La Tudor Pro Cycling Team ha ritrovato il sorriso: dopo le cadute di ieri alla Omloop Nieuwsblad e oggi alla Kuurne-Bruxelles-Kuurne, il team di Fabian Cancellara ha ottenuto il secondo posto con Luca Mozzato e il terzo con Matteo Trentin. Due piazzamenti importanti, che fanno ben sperare per la stagione della Classiche appena iniziata.
«Sì, oggi abbiamo decisamente un’altra espressione sul viso, ieri per la squadra è stata una giornata un po' triste perché non abbiamo semplicemente fatto una gara dura – ha detto Mozzato nelle interviste in mixed zone - Abbiamo avuto alcuni ragazzi che sono caduti e si sono fatti molto male. Quindi le sensazioni in squadra non erano molto buone».
Luca Mozzato oggi è salito su podio nella seconda gara fiamminga della stagione, un risultato importante che darà sicuramente una spinta alla squadra per fare ancora meglio nelle corse di marzo e di aprile. Il corridore di Arzignano è al suo primo anno con la Tudor, ma nel 2024 quando correva con l’Arkea era arrivato secondo al Giro delle Fiandre alle spalle di Mathieu van der Poel e pochi giorni prima aveva tagliato per primo il traguardo nella Bredene Koksijde Classic.
La Tudor oggi, prima del via della gara ha riunito i suoi ragazzi e insieme hanno stabilito la miglior strategia per affrontare la corsa. «Quando eravamo sul pullman prima della gara abbiamo deciso che dovevamo voltare pagina.
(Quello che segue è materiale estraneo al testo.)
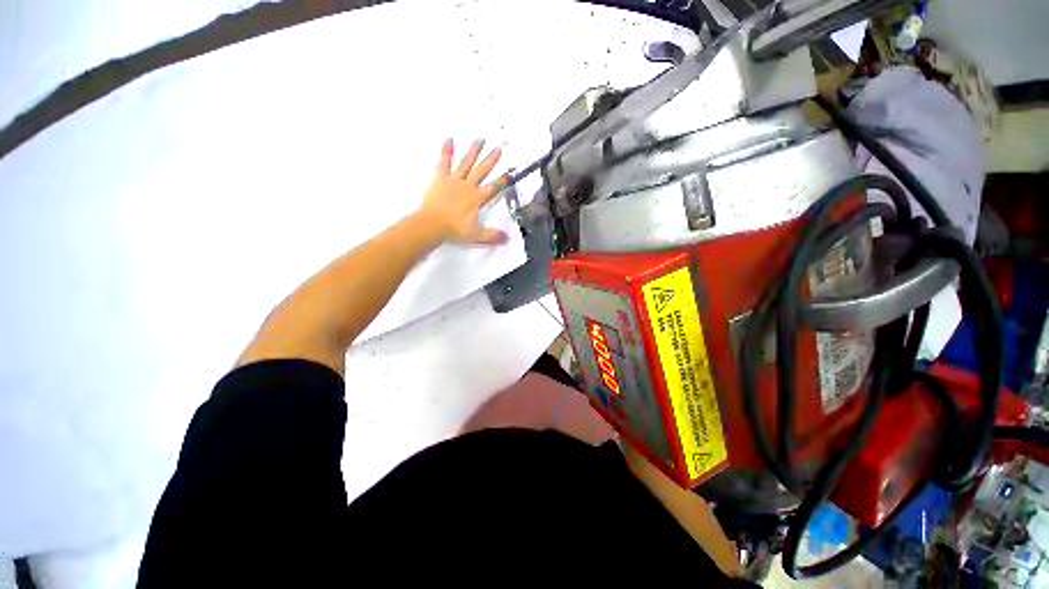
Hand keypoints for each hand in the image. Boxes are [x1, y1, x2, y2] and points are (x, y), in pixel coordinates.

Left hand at [415, 139, 509, 244]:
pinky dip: (446, 151)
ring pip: (466, 163)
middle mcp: (468, 186)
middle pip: (482, 171)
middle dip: (491, 160)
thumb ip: (492, 236)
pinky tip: (449, 139)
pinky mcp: (441, 178)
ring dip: (474, 151)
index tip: (510, 174)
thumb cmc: (454, 230)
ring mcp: (454, 180)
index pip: (494, 188)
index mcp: (477, 198)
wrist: (431, 224)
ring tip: (480, 139)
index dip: (503, 181)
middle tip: (499, 148)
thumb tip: (507, 238)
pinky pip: (444, 162)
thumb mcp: (476, 236)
Abbiamo detto che dovevamo tornare ad essere noi stessi e che dovevamo fare del nostro meglio, nonostante quanto accaduto ieri, quando alcuni nostri compagni sono finiti a terra».
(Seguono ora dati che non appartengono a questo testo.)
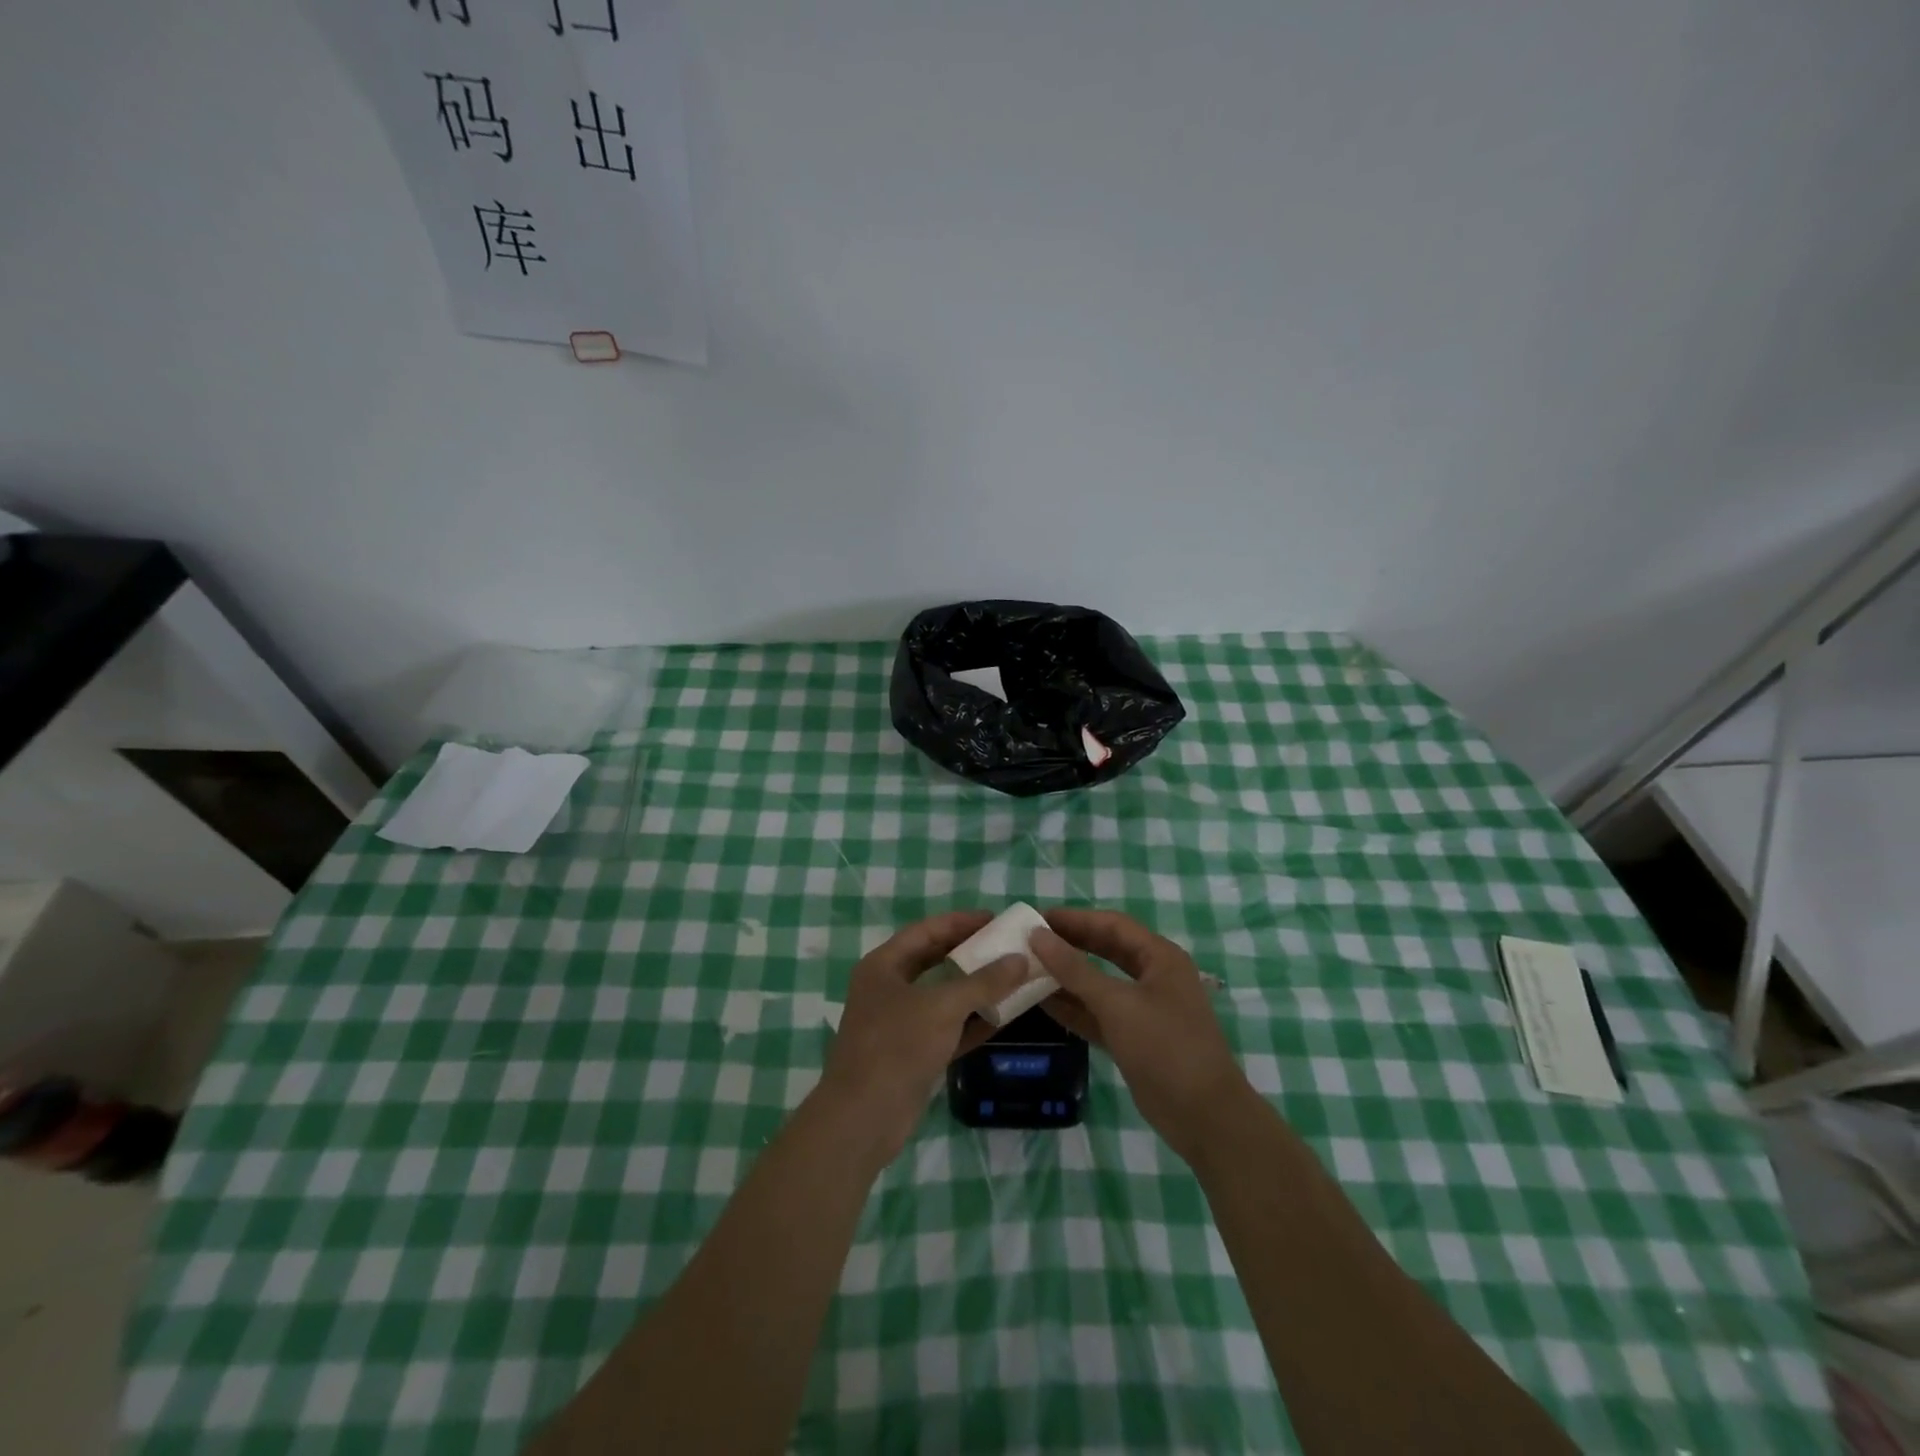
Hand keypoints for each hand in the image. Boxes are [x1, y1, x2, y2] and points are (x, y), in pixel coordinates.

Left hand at [819, 911, 1029, 1166]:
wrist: (863, 1118)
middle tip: (1004, 946)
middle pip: (933, 960)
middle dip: (968, 953)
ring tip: (1010, 978)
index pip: (926, 931)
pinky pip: (946, 1027)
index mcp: (883, 965)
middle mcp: (888, 988)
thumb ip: (983, 982)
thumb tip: (1020, 959)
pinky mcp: (911, 1053)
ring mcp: (898, 1022)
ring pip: (941, 995)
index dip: (959, 922)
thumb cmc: (897, 1046)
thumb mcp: (943, 1007)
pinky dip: (970, 1022)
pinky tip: (1001, 1018)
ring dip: (973, 988)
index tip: (994, 919)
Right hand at [1034, 908, 1251, 1164]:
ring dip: (1067, 977)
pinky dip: (1073, 1008)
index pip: (1112, 924)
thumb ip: (1075, 970)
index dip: (1075, 918)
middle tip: (1030, 941)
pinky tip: (1042, 1003)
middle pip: (1105, 950)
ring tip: (1028, 968)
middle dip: (1069, 944)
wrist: (1204, 1117)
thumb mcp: (1117, 1004)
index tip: (1037, 918)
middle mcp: (1153, 977)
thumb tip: (1038, 935)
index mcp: (1160, 957)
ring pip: (1099, 983)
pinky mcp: (1134, 1038)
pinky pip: (1097, 1013)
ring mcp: (1144, 1009)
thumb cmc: (1165, 1048)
Durante l’Omloop sono stati tanti i corridori a cadere in corsa e Kung, compagno di Mozzato, ha riportato un’importante frattura alla gamba e per questo sarà costretto a rimanere lontano dalle corse per diverso tempo. «Abbiamo detto che era importante cambiare pagina e dare il nostro meglio e che non dovevamo pensare più alla giornata di ieri e che era importante andare avanti. Questo è quello che abbiamo deciso di fare e ci siamo riusciti sia io che Matteo». Mozzato è arrivato secondo e Matteo Trentin terzo, un risultato positivo, che spinge a guardare avanti e a fare meglio in futuro. «Oggi torniamo a casa con due posti sul podio. Possiamo essere felici e orgogliosi di questo risultato. È stata una gara molto aggressiva, anche se poi la vittoria si è decisa con uno sprint finale, ma ci sono stati molti attacchi e abbiamo dovuto mantenere sempre alta l’attenzione».
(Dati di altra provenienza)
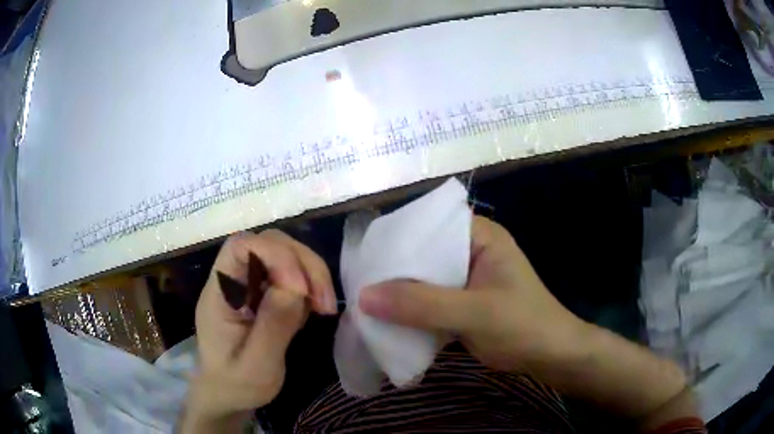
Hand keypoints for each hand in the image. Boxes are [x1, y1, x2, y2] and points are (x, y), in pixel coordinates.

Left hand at [180, 230, 336, 432]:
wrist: (229, 395)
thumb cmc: (237, 384)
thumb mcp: (257, 366)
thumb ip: (273, 326)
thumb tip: (296, 286)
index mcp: (219, 293)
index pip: (240, 247)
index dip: (275, 256)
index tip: (300, 290)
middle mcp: (233, 280)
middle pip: (268, 243)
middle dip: (302, 264)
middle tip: (324, 301)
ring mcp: (250, 285)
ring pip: (284, 254)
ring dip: (311, 273)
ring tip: (324, 307)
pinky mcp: (264, 293)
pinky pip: (291, 275)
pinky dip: (310, 286)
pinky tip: (314, 310)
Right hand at [358, 216, 584, 374]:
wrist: (549, 356)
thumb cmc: (522, 326)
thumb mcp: (474, 313)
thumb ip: (421, 305)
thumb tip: (363, 296)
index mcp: (479, 235)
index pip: (429, 224)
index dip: (397, 238)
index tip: (364, 257)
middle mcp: (470, 249)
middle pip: (423, 253)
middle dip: (393, 269)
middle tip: (358, 281)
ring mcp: (465, 277)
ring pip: (423, 278)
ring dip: (400, 291)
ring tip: (364, 299)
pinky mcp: (462, 301)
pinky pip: (429, 299)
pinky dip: (411, 309)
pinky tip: (387, 317)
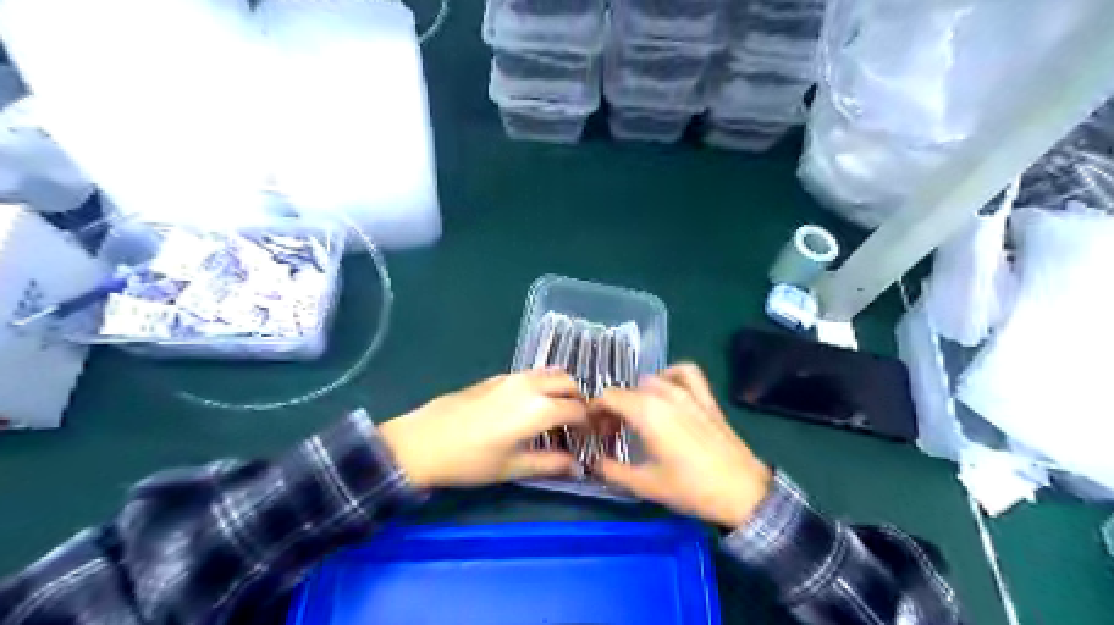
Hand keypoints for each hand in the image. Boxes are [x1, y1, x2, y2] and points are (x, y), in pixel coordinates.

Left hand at [379, 371, 586, 487]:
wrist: (422, 441)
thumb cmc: (470, 461)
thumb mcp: (512, 467)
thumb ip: (550, 464)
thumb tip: (576, 466)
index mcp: (540, 408)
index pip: (579, 410)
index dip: (589, 425)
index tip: (589, 439)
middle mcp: (530, 385)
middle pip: (568, 383)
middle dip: (578, 401)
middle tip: (574, 425)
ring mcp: (512, 377)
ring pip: (549, 373)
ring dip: (560, 390)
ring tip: (554, 415)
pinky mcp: (496, 377)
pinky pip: (530, 375)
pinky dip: (541, 386)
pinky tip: (528, 408)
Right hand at [596, 363, 771, 529]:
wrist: (742, 492)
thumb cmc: (691, 489)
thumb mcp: (645, 485)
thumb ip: (612, 470)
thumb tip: (593, 462)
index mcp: (646, 412)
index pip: (608, 397)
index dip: (595, 412)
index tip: (596, 432)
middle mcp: (664, 394)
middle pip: (627, 390)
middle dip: (614, 408)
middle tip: (613, 434)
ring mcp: (688, 393)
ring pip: (651, 381)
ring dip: (637, 395)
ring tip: (637, 417)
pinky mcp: (706, 398)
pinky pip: (684, 373)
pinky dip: (670, 376)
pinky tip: (667, 392)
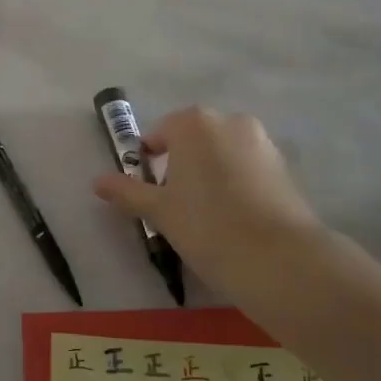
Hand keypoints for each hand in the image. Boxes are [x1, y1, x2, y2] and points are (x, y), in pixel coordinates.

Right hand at [93, 106, 330, 307]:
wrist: (279, 258)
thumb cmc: (206, 226)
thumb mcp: (159, 211)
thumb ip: (127, 192)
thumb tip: (97, 181)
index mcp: (193, 123)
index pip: (158, 135)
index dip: (148, 162)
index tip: (149, 193)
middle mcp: (229, 121)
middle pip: (193, 140)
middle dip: (181, 165)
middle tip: (175, 204)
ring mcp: (261, 141)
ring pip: (222, 153)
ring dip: (210, 173)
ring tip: (206, 214)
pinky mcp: (284, 166)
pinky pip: (247, 167)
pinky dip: (236, 184)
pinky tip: (234, 218)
Il veneto ha saputo gestire bene la corsa e anche la sua preparazione è stata ottimale, con un inverno in cui ha potuto lavorare bene ed essere pronto per l’apertura della stagione. «In realtà per me, a metà corsa non è stato facilissimo, non sono mai stato nella prima parte del gruppo e ho dovuto soffrire un po', poi però sono riuscito a risparmiare energie per lo sprint. Ci sono riuscito e posso essere contento di questo risultato e so che devo guardare avanti con ottimismo».